Implementing semi-implicit Fourier spectral method

I’m trying to implement the semi-implicit Fourier spectral method described here. It is basically a fourth-order phase-field equation, the linear fourth order operator is treated implicitly and the nonlinear operator term explicitly. I’d like to get some hints on how to implement it using the available solvers and packages in Julia and particularly DifferentialEquations.jl.

When I was solving similar problems using finite difference, I just need to define the RHS of the equation and choose the appropriate solver and I didn’t really need to care about implicit vs explicit method when defining the RHS. What about a semi-implicit scheme? The closest example I can find is this one. Do I just define a SplitODEProblem as in the example?

And then what about the Fourier spectral method? I have tried creating a pre-plan using FFTW.jl and passing it inside the parameter struct to do the Fourier transform inside the RHS function, but then I ran into issues with the automatic differentiation. Is ApproxFun.jl of any use in this case? I have found two examples in the SciML benchmark on Allen-Cahn and Burger’s equation on ‘pseudospectral method’ but I’m not sure if they are up-to-date and they don’t have much documentation.

Yes, that example is doing the same semi-implicit (i.e.
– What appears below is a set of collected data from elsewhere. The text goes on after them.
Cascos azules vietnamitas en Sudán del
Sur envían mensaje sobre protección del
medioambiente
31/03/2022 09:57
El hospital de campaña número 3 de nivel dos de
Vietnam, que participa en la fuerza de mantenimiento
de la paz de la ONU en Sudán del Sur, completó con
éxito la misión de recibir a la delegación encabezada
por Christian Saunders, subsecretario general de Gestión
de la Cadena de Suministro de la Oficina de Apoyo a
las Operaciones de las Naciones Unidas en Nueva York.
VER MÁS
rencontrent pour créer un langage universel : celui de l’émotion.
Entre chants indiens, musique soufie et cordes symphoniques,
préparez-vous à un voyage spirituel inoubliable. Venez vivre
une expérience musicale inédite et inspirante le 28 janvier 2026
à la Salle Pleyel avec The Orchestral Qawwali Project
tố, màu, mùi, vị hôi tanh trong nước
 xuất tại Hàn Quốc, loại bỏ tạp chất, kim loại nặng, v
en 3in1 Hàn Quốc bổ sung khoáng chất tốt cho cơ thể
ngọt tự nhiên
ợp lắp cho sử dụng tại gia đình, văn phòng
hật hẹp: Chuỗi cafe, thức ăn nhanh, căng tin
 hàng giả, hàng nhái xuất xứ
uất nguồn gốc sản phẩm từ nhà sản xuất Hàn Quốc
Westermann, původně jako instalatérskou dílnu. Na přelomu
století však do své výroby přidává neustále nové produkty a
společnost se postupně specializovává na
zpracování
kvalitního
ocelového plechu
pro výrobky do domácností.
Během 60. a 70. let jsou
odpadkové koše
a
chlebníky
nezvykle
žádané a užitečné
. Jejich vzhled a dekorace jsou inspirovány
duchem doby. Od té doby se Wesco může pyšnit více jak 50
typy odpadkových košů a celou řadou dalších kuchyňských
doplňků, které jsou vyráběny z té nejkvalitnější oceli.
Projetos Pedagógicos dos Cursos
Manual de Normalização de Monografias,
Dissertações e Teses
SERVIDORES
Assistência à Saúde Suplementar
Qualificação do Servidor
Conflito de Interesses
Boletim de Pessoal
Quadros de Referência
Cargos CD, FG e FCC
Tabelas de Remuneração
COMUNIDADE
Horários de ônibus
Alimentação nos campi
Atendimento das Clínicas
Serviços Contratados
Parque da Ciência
IMEX) scheme.

Just discretize to an ODE via Fourier decomposition, no difference on the solver part.

PreallocationTools.jl will be helpful here. Just use the LazyBufferCache for the discretization. If your discretization isn’t changing then you can instead just solve in Fourier space and cut down on the work.

ApproxFun is useful and those examples should do “fine”, though I plan on updating them a bit they should serve as useful background for how to do this.